Workplace bias: Four proposals from New York pension funds and the Nathan Cummings Foundation address bias problems at work; two earned substantial support in the past. The detailed resolved clause at a diverse group of companies—Chipotle Mexican Grill, Goldman Sachs, Tesla and one more undisclosed company—spells out metrics the proponents think are needed to assess company performance on preventing harassment and discrimination against protected classes of employees. The proposal suggests annual reports should excise any names of the accusers and settlement details, but include:

- total number and aggregate dollar amount of disputes settled by the company related to abuse, harassment, or discrimination in the previous three years;
- total number of pending harassment or discrimination complaints the company is seeking to resolve through internal processes, arbitration, or litigation;
- retention rates of employees who raise harassment or discrimination concerns, relative to total workforce retention;
- aggregate dollar amount associated with the enforcement of arbitration clauses;
- number of enforceable contracts for current or past employees which include concealment clauses, such as non-disclosure agreements or arbitration requirements, that restrict discussions of harassment or discrimination; and
- aggregate dollar amount associated with such agreements containing concealment clauses.

All mention previous cases of misconduct:

  • At Chipotle Mexican Grill, it notes recent allegations of sexual harassment at the company and a $400,000 EEOC settlement, plus a pending case about workplace discrimination filed by the EEOC. Earlier proposals at the company about fair play earned significant support, including 33.2 percent for an ILO labor standards proposal last year, a diversity disclosure proposal in 2022 (21.5 percent) and a mandatory arbitration disclosure proposal in 2020 (51 percent).

  • At Goldman Sachs, it notes the small proportion of Black and ethnic minority employees in upper management and expresses concern about their treatment overall. A mandatory arbitration proposal there in 2023 earned 52.2 percent support.

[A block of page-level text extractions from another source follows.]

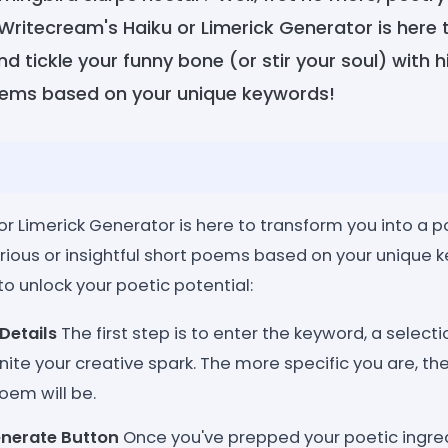
 Writecream's Haiku or Limerick Generator is here 
d tickle your funny bone (or stir your soul) with hi
poems based on your unique keywords!
or Limerick Generator is here to transform you into a 
arious or insightful short poems based on your unique 
o unlock your poetic potential:
Details
The first step is to enter the keyword, a select
nite your creative spark. The more specific you are, t
oem will be.
enerate Button
Once you've prepped your poetic ingredi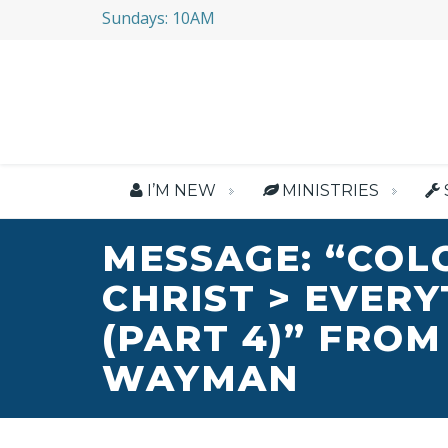
Sundays: 10AM
I’M NEW
MINISTRIES
MESSAGE: “COL
CHRIST > EVER
(PART 4)” FROM
WAYMAN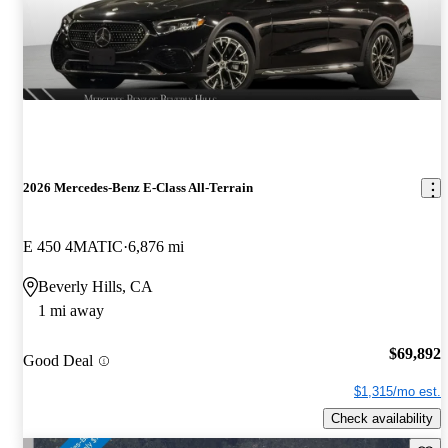
2026 Mercedes-Benz E-Class All-Terrain
E 450 4MATIC
6,876 mi
Beverly Hills, CA
1 mi away
$69,892
Good Deal
$1,315/mo est.
Check availability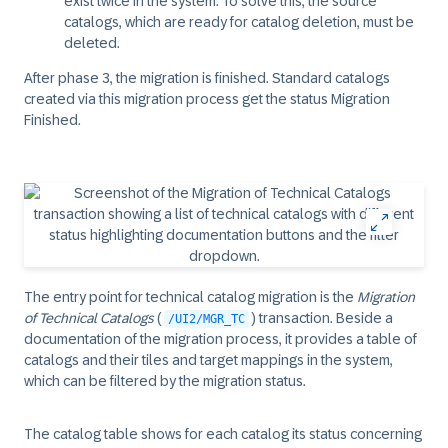
exist twice in the system. To solve this, the source
catalogs, which are ready for catalog deletion, must be
deleted.
After phase 3, the migration is finished. Standard catalogs
created via this migration process get the status Migration
Finished.
The entry point for technical catalog migration is the
Migration
of Technical Catalogs
(
) transaction. Beside a
/UI2/MGR_TC
documentation of the migration process, it provides a table of
catalogs and their tiles and target mappings in the system,
which can be filtered by the migration status.
The catalog table shows for each catalog its status concerning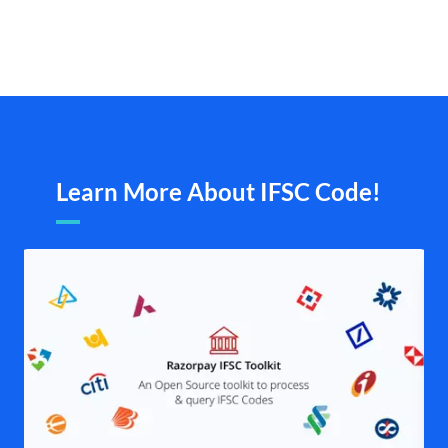
Learn More About IFSC Code!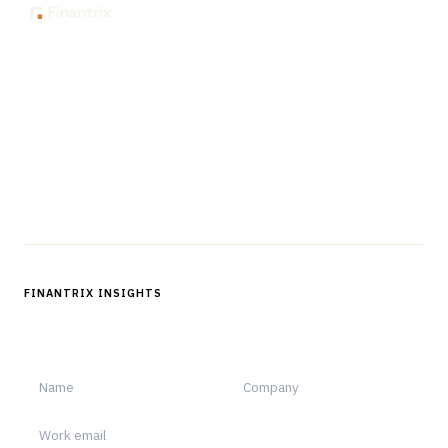
The knowledge platform for financial services
professionals in strategy, technology, architecture, and
operations.
Questions?
Get in touch
Follow us
FINANTRIX INSIGHTS
Sign up for Finantrix Insights for periodic updates of new and
notable.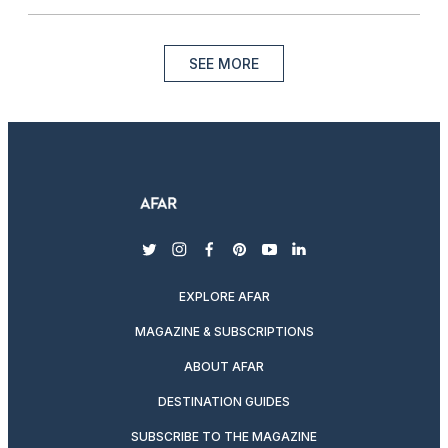
SEE MORE
twitter
instagram
facebook
pinterest
youtube
linkedin
EXPLORE AFAR
MAGAZINE & SUBSCRIPTIONS
ABOUT AFAR
DESTINATION GUIDES
SUBSCRIBE TO THE MAGAZINE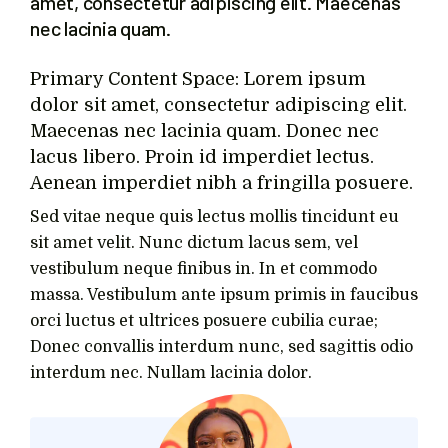
amet, consectetur adipiscing elit. Maecenas
nec lacinia quam.
Primary Content Space: Lorem ipsum
dolor sit amet, consectetur adipiscing elit.
Maecenas nec lacinia quam. Donec nec
lacus libero. Proin id imperdiet lectus.
Aenean imperdiet nibh a fringilla posuere.
Sed vitae neque quis lectus mollis tincidunt eu
sit amet velit. Nunc dictum lacus sem, vel
vestibulum neque finibus in. In et commodo
massa. Vestibulum ante ipsum primis in faucibus
orci luctus et ultrices posuere cubilia curae;
Donec convallis interdum nunc, sed sagittis odio
interdum nec. Nullam lacinia dolor.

  • NYSCRF’s proposal at Tesla is a resubmission from 2022 that recaps a litany of problems; the earlier resolution earned 46.9 percent support. This year the pension fund notes “numerous serious allegations of racial or sexual harassment and discrimination,” including lawsuits about racial abuse in California.

Benefits

Shareholder proponents started asking companies about paid sick leave in the middle of the pandemic but were initially stymied by SEC challenges. With the loosening of SEC staff interpretations about ordinary business in the Biden administration, proposals have gone to votes and three of six votes last year were above 20 percent. The total submitted has fallen to just two this year, however.

Trillium Asset Management has a proposal at Union Pacific similar to one that earned 11.7 percent support last year, but it has a new focus on disciplinary policy. The company has adopted a paid sick leave for the first time after widespread concerns about safety and paid leave, but the proposal now says workers also should “be able to utilize paid sick leave benefits without being subject to discipline under…employee attendance policies,” and specifies the policy “should not expire after a set time or depend upon the existence of a global pandemic.”

At TJX, another resubmission from Figure 8 Investments that earned 22.3 percent last year asks for information on the company’s “permanent paid sick leave policies, and where these go above legal requirements, including eligibility requirements.” It also says the policy should not be conditional or expire after a global pandemic.